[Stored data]
■ ■ ■ ■ ■ ■ ■

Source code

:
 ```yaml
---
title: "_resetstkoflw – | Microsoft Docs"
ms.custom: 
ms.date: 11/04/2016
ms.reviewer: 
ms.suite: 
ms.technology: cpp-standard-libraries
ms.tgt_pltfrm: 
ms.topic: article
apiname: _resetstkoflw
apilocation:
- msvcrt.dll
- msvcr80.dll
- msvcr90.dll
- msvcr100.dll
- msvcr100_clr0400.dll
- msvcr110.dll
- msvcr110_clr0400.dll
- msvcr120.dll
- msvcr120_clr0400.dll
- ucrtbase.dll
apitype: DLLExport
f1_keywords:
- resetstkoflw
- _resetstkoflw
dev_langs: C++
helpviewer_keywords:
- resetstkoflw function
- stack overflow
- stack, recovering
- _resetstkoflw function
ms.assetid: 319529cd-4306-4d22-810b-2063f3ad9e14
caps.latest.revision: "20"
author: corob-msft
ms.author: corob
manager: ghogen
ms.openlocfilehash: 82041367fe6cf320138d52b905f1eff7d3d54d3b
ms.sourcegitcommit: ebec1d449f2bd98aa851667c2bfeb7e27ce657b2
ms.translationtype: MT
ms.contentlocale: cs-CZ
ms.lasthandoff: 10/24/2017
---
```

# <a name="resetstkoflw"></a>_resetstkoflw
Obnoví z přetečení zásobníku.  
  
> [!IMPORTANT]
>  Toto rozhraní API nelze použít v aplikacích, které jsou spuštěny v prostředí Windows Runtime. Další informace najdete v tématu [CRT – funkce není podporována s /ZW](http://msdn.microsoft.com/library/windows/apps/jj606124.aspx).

■ ■ ■ ■ ■ ■ ■

Try it =
Give all the entries again exactly; leave none out.

Task answer =
Source code

:
 ```yaml
---
title: "_resetstkoflw – | Microsoft Docs"
ms.custom: 
ms.date: 11/04/2016
ms.reviewer: 
ms.suite: 
ms.technology: cpp-standard-libraries
ms.tgt_pltfrm: 
ms.topic: article
apiname: _resetstkoflw
apilocation:
- msvcrt.dll
- msvcr80.dll
- msvcr90.dll
- msvcr100.dll
- msvcr100_clr0400.dll
- msvcr110.dll
- msvcr110_clr0400.dll
- msvcr120.dll
- msvcr120_clr0400.dll
- ucrtbase.dll
apitype: DLLExport
f1_keywords:
- resetstkoflw
- _resetstkoflw
dev_langs: C++
helpviewer_keywords:
- resetstkoflw function
- stack overflow
- stack, recovering
- _resetstkoflw function
ms.assetid: 319529cd-4306-4d22-810b-2063f3ad9e14
caps.latest.revision: "20"
author: corob-msft
ms.author: corob
manager: ghogen
ms.openlocfilehash: 82041367fe6cf320138d52b905f1eff7d3d54d3b
ms.sourcegitcommit: ebec1d449f2bd98aa851667c2bfeb7e27ce657b2
ms.translationtype: MT
ms.contentlocale: cs-CZ
ms.lasthandoff: 10/24/2017
---
```

# <a name="resetstkoflw"></a>_resetstkoflw
Obnoví z přetečení zásobníku.  
  
> [!IMPORTANT]
>  Toto rozhraní API nelze použít v aplikacích, které jsou spuštěny v prostředí Windows Runtime. Další informace najdete v tématu [CRT – funkce není podporována s /ZW](http://msdn.microsoft.com/library/windows/apps/jj606124.aspx).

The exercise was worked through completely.